**INSTRUCTION**:
Pick up the stock-valuation piece after its final sentence and carry it on.

Is the stock market a giant zero-sum game/giant pyramid (ponzi) scheme?

No.

No.

$5, $10, $20 whatever.

Valuing a company based on their physical assets is rare. The more common method is a discounted future cash flow model. I.E. The present value of the sum of future earnings reduced by a percentage based on the time it is presumed to take to get them and the probablility of getting them.

For example, my Lemonade business has assets worth $1,000. I have a 95% probability of earning $400 this year, 80% probability of $500 the next year, 70% of at least $600 the following year, etc etc. We will assume that I have been in business for five years and in the past have grown at this sort of rate and have a reasonable expectation of continuing to do so.

So, starting with the first year, we’ll assume that the riskless return is 5%. That means $400 a year from now is only worth $380 today. I have only a 95% chance of getting that though so lets make that $360. That brings it to parity versus the riskless return and the risk. But parity is quite enough is it? If it was just equal everybody would keep their money safe and avoid the risk and the wait, right? We need to apply a discount rate to give an appropriate reward for the risk and the wait and the hazards and opportunity costs those entail. Let’s say that discount rate is 6%. That brings us down to $336.

We do that for each of the following years. Eventually we reach a point where we can no longer predict the returns down the road, or the risk is so high and the discounts so high that these future sums are negligible.

**RECORDED INFORMATION**:
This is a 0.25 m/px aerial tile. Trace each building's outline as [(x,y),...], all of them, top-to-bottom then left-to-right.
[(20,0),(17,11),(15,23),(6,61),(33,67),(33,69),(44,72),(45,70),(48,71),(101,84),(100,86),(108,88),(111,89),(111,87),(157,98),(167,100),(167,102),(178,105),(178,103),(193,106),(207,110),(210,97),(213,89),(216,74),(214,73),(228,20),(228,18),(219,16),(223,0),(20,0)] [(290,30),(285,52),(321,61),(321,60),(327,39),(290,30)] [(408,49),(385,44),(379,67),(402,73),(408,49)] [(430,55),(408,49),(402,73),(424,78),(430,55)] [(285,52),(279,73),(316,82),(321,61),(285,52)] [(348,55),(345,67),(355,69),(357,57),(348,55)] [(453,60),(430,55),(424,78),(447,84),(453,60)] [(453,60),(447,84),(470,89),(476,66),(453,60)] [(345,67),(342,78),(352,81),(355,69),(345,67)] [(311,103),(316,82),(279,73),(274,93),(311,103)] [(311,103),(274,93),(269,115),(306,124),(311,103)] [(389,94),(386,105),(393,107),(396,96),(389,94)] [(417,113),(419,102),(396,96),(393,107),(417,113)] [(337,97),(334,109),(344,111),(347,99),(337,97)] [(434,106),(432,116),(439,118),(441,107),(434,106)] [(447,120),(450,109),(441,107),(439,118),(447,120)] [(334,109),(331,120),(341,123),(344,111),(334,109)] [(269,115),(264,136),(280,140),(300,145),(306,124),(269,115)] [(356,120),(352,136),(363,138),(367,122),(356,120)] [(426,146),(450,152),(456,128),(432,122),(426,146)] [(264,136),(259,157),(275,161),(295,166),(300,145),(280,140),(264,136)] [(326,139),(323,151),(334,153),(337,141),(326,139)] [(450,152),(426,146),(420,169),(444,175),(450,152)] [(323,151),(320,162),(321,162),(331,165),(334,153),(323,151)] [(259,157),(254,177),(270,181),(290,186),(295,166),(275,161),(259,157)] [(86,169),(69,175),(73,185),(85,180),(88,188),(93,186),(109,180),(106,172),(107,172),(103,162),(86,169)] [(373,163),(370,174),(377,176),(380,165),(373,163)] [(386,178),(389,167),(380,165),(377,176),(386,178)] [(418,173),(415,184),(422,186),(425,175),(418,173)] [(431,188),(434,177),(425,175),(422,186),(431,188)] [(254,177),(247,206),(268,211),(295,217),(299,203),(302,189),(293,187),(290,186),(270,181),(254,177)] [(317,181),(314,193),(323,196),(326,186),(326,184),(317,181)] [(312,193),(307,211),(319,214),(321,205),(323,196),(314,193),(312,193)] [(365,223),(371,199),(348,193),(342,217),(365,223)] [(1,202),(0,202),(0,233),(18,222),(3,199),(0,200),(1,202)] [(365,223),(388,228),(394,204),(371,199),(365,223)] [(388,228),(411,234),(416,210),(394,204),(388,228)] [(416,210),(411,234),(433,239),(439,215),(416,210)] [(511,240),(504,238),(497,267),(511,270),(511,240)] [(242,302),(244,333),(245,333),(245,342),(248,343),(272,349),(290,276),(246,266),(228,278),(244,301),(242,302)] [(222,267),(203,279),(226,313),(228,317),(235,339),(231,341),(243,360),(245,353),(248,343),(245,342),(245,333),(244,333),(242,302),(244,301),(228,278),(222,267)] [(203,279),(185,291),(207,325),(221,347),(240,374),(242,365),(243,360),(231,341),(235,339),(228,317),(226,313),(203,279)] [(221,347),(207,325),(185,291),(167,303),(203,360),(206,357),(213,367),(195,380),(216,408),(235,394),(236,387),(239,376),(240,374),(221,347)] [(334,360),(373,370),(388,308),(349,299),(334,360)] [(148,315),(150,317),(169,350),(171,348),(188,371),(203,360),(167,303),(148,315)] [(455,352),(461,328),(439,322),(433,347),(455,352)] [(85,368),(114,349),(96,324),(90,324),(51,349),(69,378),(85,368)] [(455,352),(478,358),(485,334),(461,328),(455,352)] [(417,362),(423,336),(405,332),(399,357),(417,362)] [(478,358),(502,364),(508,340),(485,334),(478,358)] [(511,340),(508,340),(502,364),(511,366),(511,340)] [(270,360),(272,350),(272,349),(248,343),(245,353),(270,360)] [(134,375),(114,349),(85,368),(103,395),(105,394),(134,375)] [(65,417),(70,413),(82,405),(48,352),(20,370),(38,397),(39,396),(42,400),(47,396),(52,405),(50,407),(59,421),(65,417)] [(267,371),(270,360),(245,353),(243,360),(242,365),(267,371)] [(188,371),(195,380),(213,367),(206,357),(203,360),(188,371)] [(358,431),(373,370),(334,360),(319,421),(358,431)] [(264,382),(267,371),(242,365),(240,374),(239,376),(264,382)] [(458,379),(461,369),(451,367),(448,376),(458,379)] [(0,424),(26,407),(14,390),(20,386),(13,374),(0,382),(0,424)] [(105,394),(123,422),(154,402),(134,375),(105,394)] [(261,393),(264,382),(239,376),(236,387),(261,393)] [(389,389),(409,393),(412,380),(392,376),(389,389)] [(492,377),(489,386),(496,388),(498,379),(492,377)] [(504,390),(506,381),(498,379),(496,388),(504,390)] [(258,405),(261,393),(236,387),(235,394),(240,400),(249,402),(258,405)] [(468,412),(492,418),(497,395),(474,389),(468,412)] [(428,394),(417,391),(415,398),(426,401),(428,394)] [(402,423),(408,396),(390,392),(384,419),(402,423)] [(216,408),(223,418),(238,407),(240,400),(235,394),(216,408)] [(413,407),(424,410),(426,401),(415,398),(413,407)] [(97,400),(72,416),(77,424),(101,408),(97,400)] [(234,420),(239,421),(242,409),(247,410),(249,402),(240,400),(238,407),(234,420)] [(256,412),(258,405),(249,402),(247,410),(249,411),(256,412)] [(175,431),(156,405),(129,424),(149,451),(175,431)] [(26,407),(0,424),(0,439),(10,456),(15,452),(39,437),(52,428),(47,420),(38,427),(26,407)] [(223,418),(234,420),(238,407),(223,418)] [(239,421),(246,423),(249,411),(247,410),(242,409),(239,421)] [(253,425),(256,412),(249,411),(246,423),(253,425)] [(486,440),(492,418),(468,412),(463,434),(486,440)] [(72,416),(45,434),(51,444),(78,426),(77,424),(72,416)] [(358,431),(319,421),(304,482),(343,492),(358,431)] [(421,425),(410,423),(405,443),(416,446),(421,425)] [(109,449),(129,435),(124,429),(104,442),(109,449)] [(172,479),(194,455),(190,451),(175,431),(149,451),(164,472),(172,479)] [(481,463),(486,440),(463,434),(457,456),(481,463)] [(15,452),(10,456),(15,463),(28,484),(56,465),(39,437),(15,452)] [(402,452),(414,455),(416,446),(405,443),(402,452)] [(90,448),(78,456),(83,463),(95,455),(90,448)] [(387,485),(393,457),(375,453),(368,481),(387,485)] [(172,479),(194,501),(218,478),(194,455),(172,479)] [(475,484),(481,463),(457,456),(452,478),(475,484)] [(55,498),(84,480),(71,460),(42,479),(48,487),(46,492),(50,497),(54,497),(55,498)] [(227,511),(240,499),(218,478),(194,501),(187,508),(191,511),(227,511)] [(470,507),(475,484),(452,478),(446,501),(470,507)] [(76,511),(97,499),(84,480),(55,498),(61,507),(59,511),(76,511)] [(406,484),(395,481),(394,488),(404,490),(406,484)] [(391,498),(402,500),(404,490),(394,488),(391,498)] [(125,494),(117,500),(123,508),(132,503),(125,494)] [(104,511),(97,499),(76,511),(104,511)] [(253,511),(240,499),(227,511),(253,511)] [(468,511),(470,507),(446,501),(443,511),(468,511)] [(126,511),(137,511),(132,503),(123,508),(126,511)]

**RESPONSE TO THE EXERCISE**:
Anyway, we add up the sum of these future discounted cash flows and arrive at a number. Let’s call it $3,000.

Should we add in the original $1,000 of assets? No. We’ve built that in already. You see we assume that some of those assets will get old and depreciate (lose value) and need to be replaced and that other assets will have to be bought. For example five years down the road we may assume that we are going to earn $800. At that time all of the lemonade stands that we have today that are nice and shiny new and worth $1,000 will be old and decrepit and worth $20 and in need of replacement. Every year we’ve been putting aside a portion of our earnings into a capital fund to replace these assets when we needed before we count them as income. Therefore, it really doesn’t matter for valuation purposes what our assets are worth.

To look at it another way, consider a Doctor. Lets say he makes a million dollars a year with his business, but he rents everything, office space, machinery, etc. His sole asset is a stethoscope worth $15.

Do you think you could buy him out for $15 or become his 50% partner for $7.50? No. Clearly his business is worth a lot more as a going concern than the value of its assets.

The value of assets is really only important if we are liquidating (ceasing business and selling things off.)

I’ve grossly simplified but that’s the gist of it.

No.

Why would I ignore dividends? Why do you want to? But if you insist, we will.

When the market is acting efficiently as a discounting mechanism it is not creating wealth, but reflecting value. Let’s say a company starts with $1,000 in assets, and a thousand shares divided among 100 investors. Thirty years Michael Dell takes that $1,000 and in his dorm room he builds five computers and sells them for $1,500. He reinvests that money and builds 7 computers that he sells for $2,200, reinvests that and builds 10 computers that sell for $3,000 etc etc for fifteen years. At the end of fifteen years he sells 10 billion dollars worth of computers and instead of a dorm room he has a corporation, factories, employees etc. but has never paid a dividend.

Do you think the original share is still worth a dollar? If it’s worth more has the stock market created that wealth or has the company created it?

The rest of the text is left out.